EXERCISE PROMPT =
Give the text lines of the items below as a Markdown table with the columns Number and Line, numbering the rows in order and skipping blank lines. Leave the pictures out of the answer.

SUPPLIED DATA =
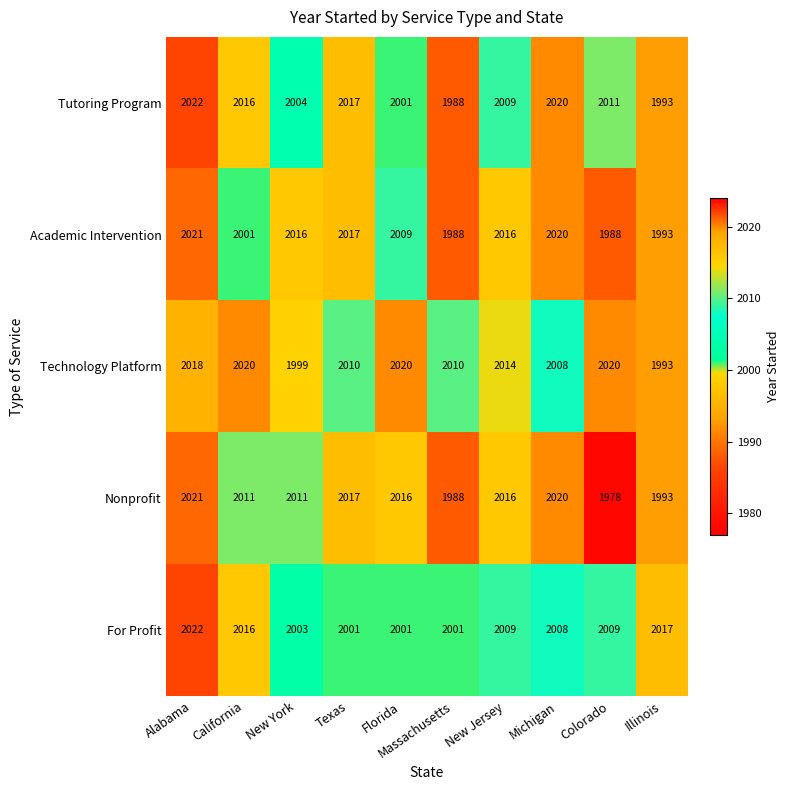

The value of Tutoring Program at Colorado is 2011. True or false?

True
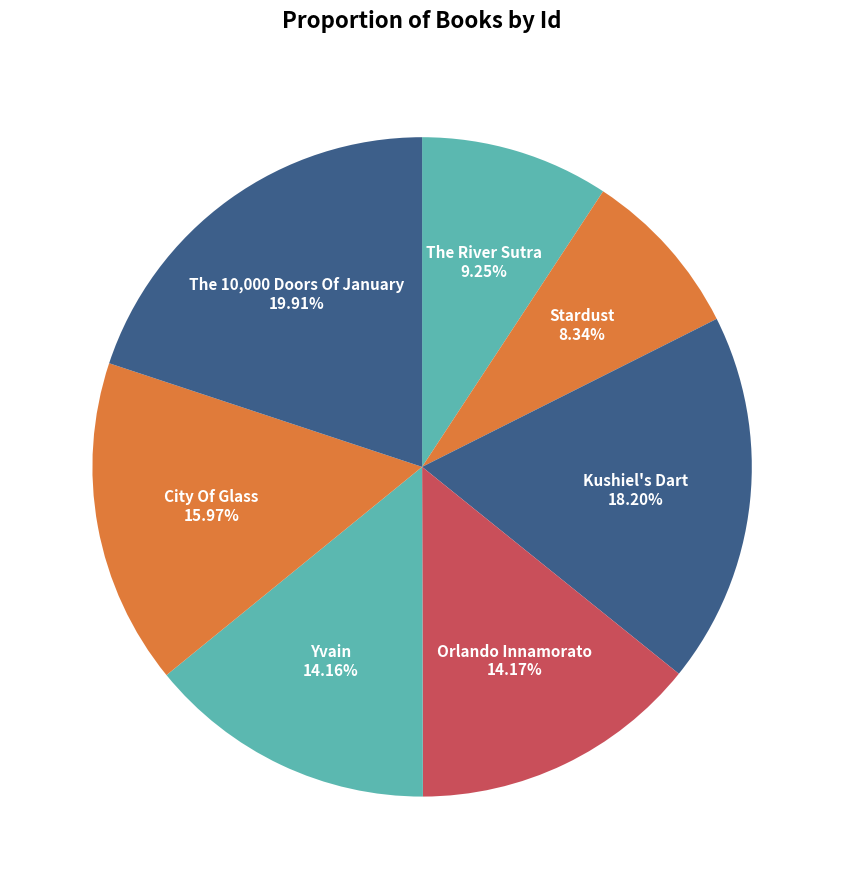

How many slices are in this pie chart?

7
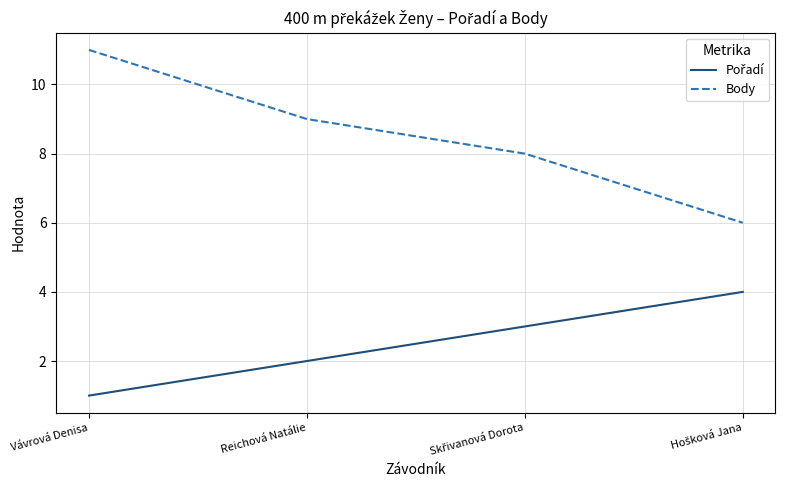

What is the total value across all series at Reichová Natálie?

11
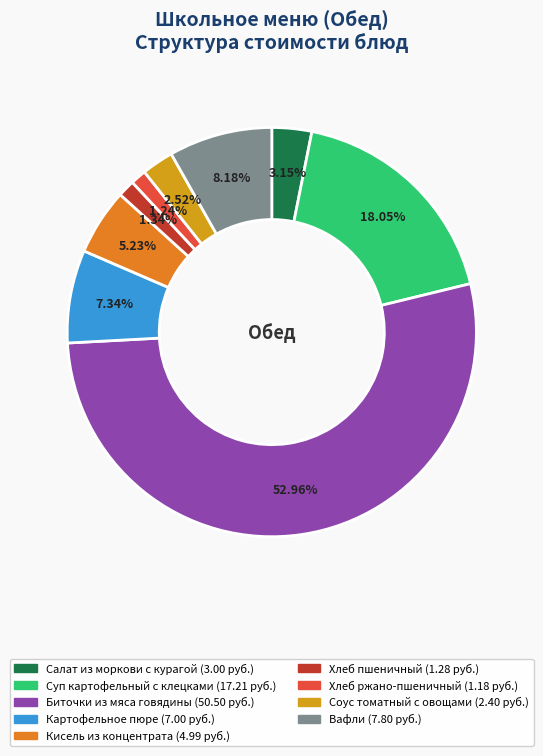

Combined, what portion of the pie is Кисель из концентрата and Хлеб ржано-пшеничный?

6.5%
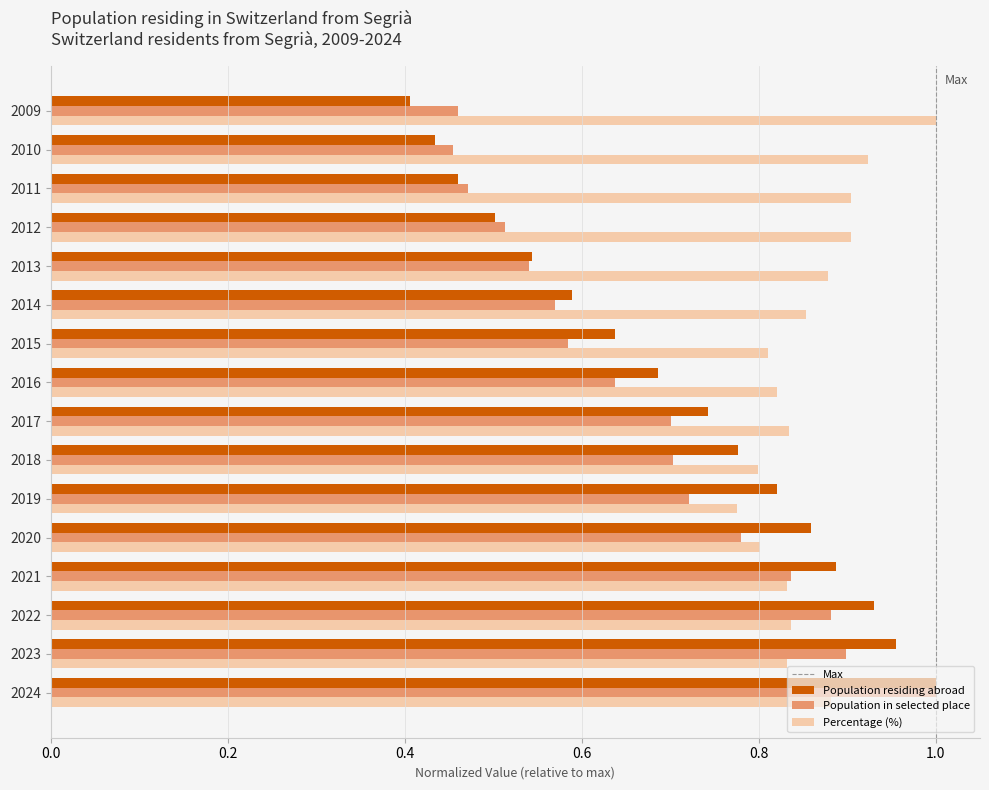

What is the difference between the Population residing abroad values at 2020 and 2016?

0.2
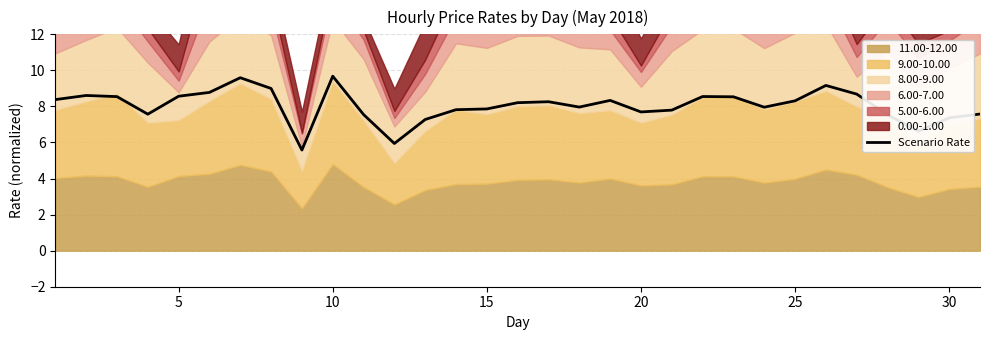

How many points are higher than both their immediate neighbors (excluding endpoints)?

7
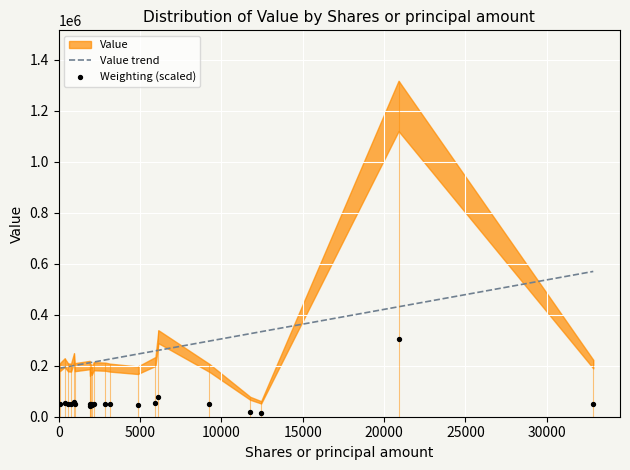

Which series has the largest total across all categories?

Value trend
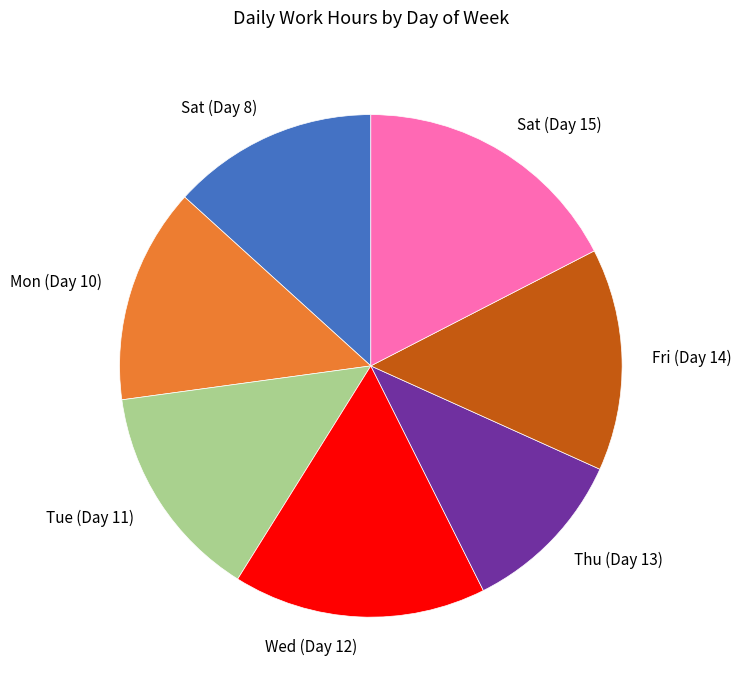

The Tue (Day 11) slice represents 22% of the pie. True or false?

False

PROBLEM SOLUTION =
| Number | Line |
|---|---|
| 1 | The value of Tutoring Program at Colorado is 2011. True or false? |
| 2 | True |
| 3 | How many slices are in this pie chart? |
| 4 | 7 |
| 5 | What is the total value across all series at Reichová Natálie? |
| 6 | 11 |
| 7 | Combined, what portion of the pie is Кисель из концентрата and Хлеб ржано-пшеничный? |
| 8 | 6.5% |
| 9 | What is the difference between the Population residing abroad values at 2020 and 2016? |
| 10 | 0.2 |
| 11 | How many points are higher than both their immediate neighbors (excluding endpoints)? |
| 12 | 7 |
| 13 | Which series has the largest total across all categories? |
| 14 | Value trend |
| 15 | The Tue (Day 11) slice represents 22% of the pie. True or false? |
| 16 | False |